Exercise aim — From the line containing "- [บทที่ 19: Modern" through the last line of the material, copy every line exactly, both ends inclusive; do not copy pictures.

[Start of section]

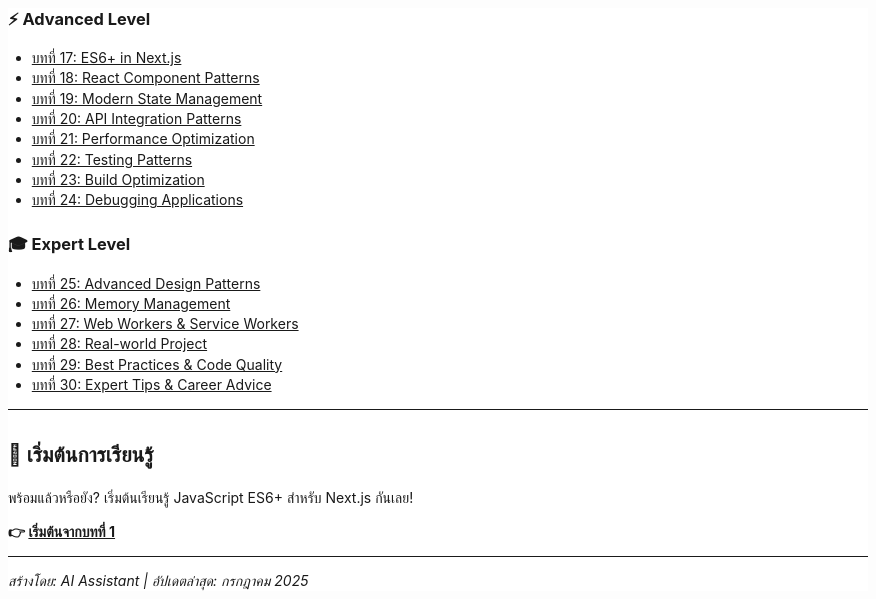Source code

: ### ⚡ Advanced Level
- [บทที่ 17: ES6+ in Next.js](./17-nextjs-integration.md)
- [บทที่ 18: React Component Patterns](./18-component-patterns.md)
- [บทที่ 19: Modern State Management](./19-state-management.md)
- [บทที่ 20: API Integration Patterns](./20-api-integration.md)
- [บทที่ 21: Performance Optimization](./21-performance-optimization.md)
- [บทที่ 22: Testing Patterns](./22-testing-patterns.md)
- [บทที่ 23: Build Optimization](./23-build-optimization.md)
- [บทที่ 24: Debugging Applications](./24-debugging.md)

### 🎓 Expert Level
- [บทที่ 25: Advanced Design Patterns](./25-advanced-patterns.md)
- [บทที่ 26: Memory Management](./26-memory-management.md)
- [บทที่ 27: Web Workers & Service Workers](./27-web-workers.md)
- [บทที่ 28: Real-world Project](./28-real-world-project.md)
- [บทที่ 29: Best Practices & Code Quality](./29-best-practices.md)
- [บทที่ 30: Expert Tips & Career Advice](./30-expert-tips.md)

---

## 🎉 เริ่มต้นการเรียนรู้

พร้อมแล้วหรือยัง? เริ่มต้นเรียนรู้ JavaScript ES6+ สำหรับ Next.js กันเลย!

**👉 [เริ่มต้นจากบทที่ 1](./01-introduction.md)**

---

*สร้างโดย: AI Assistant | อัปเดตล่าสุด: กรกฎาคม 2025*
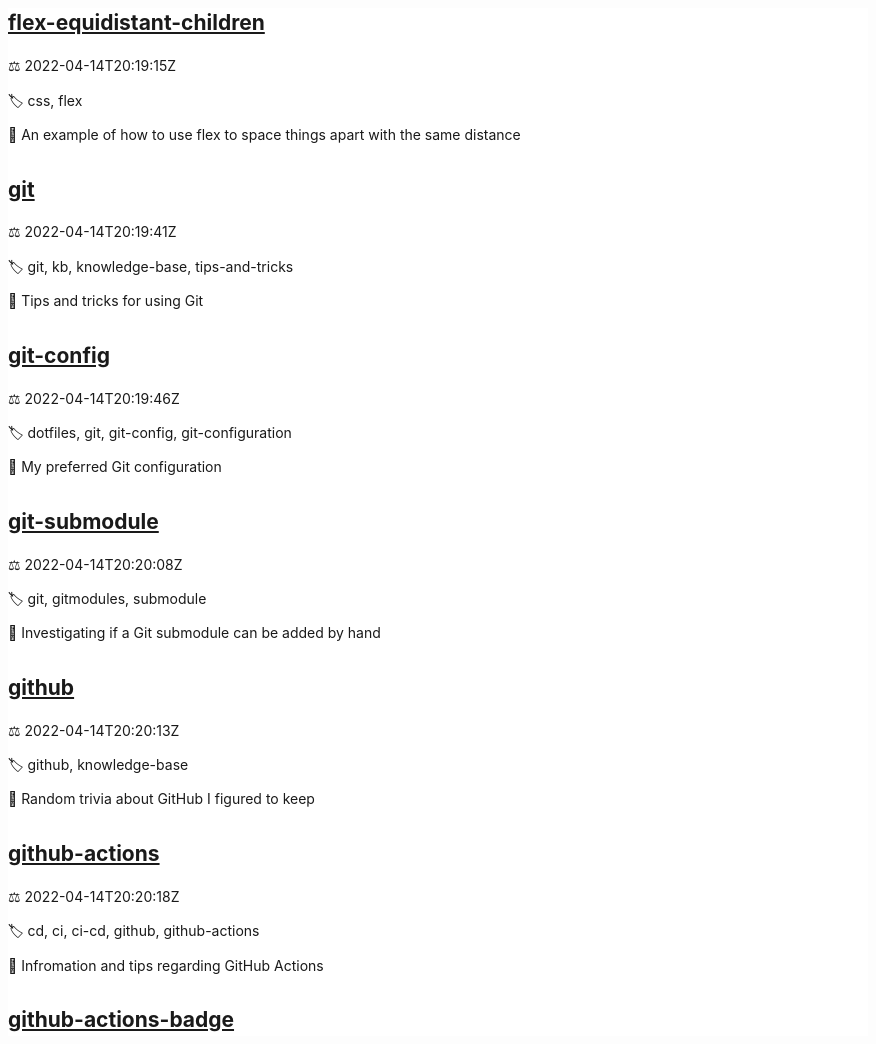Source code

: ## [flex-equidistant-children](https://github.com/TomasHubelbauer/flex-equidistant-children)

⚖️ 2022-04-14T20:19:15Z

🏷 css, flex

📒 An example of how to use flex to space things apart with the same distance

## [git](https://github.com/TomasHubelbauer/git)

⚖️ 2022-04-14T20:19:41Z

🏷 git, kb, knowledge-base, tips-and-tricks

📒 Tips and tricks for using Git

## [git-config](https://github.com/TomasHubelbauer/git-config)

⚖️ 2022-04-14T20:19:46Z

🏷 dotfiles, git, git-config, git-configuration

📒 My preferred Git configuration

## [git-submodule](https://github.com/TomasHubelbauer/git-submodule)

⚖️ 2022-04-14T20:20:08Z

🏷 git, gitmodules, submodule

📒 Investigating if a Git submodule can be added by hand

## [github](https://github.com/TomasHubelbauer/github)

⚖️ 2022-04-14T20:20:13Z

🏷 github, knowledge-base

📒 Random trivia about GitHub I figured to keep

## [github-actions](https://github.com/TomasHubelbauer/github-actions)

⚖️ 2022-04-14T20:20:18Z

🏷 cd, ci, ci-cd, github, github-actions

📒 Infromation and tips regarding GitHub Actions

## [github-actions-badge](https://github.com/TomasHubelbauer/github-actions-badge)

[End of section]

Response area —
- [บทที่ 19: Modern State Management](./19-state-management.md)
- [บทที่ 20: API Integration Patterns](./20-api-integration.md)
- [บทที่ 21: Performance Optimization](./21-performance-optimization.md)
- [บทที่ 22: Testing Patterns](./22-testing-patterns.md)
- [บทที่ 23: Build Optimization](./23-build-optimization.md)
- [บทที่ 24: Debugging Applications](./24-debugging.md)

### 🎓 Expert Level
- [บทที่ 25: Advanced Design Patterns](./25-advanced-patterns.md)
- [บทที่ 26: Memory Management](./26-memory-management.md)
- [บทที่ 27: Web Workers & Service Workers](./27-web-workers.md)
- [บทที่ 28: Real-world Project](./28-real-world-project.md)
- [บทที่ 29: Best Practices & Code Quality](./29-best-practices.md)
- [บทที่ 30: Expert Tips & Career Advice](./30-expert-tips.md)

---

## 🎉 เริ่มต้นการเรียนรู้

พร้อมแล้วหรือยัง? เริ่มต้นเรียนรู้ JavaScript ES6+ สำหรับ Next.js กันเลย!

**👉 [เริ่มต้นจากบทที่ 1](./01-introduction.md)**

---

*สร้างโดย: AI Assistant | อัปเดตล่าสุด: กรกฎาคม 2025*
Source code

: ## [flex-equidistant-children](https://github.com/TomasHubelbauer/flex-equidistant-children)

⚖️ 2022-04-14T20:19:15Z

🏷 css, flex

📒 An example of how to use flex to space things apart with the same distance

## [git](https://github.com/TomasHubelbauer/git)

⚖️ 2022-04-14T20:19:41Z

🏷 git, kb, knowledge-base, tips-and-tricks

📒 Tips and tricks for using Git

## [git-config](https://github.com/TomasHubelbauer/git-config)

⚖️ 2022-04-14T20:19:46Z

🏷 dotfiles, git, git-config, git-configuration

📒 My preferred Git configuration

## [git-submodule](https://github.com/TomasHubelbauer/git-submodule)

⚖️ 2022-04-14T20:20:08Z

🏷 git, gitmodules, submodule

📒 Investigating if a Git submodule can be added by hand

## [github](https://github.com/TomasHubelbauer/github)

⚖️ 2022-04-14T20:20:13Z

🏷 github, knowledge-base

📒 Random trivia about GitHub I figured to keep

## [github-actions](https://github.com/TomasHubelbauer/github-actions)

⚖️ 2022-04-14T20:20:18Z

🏷 cd, ci, ci-cd, github, github-actions

📒 Infromation and tips regarding GitHub Actions

## [github-actions-badge](https://github.com/TomasHubelbauer/github-actions-badge)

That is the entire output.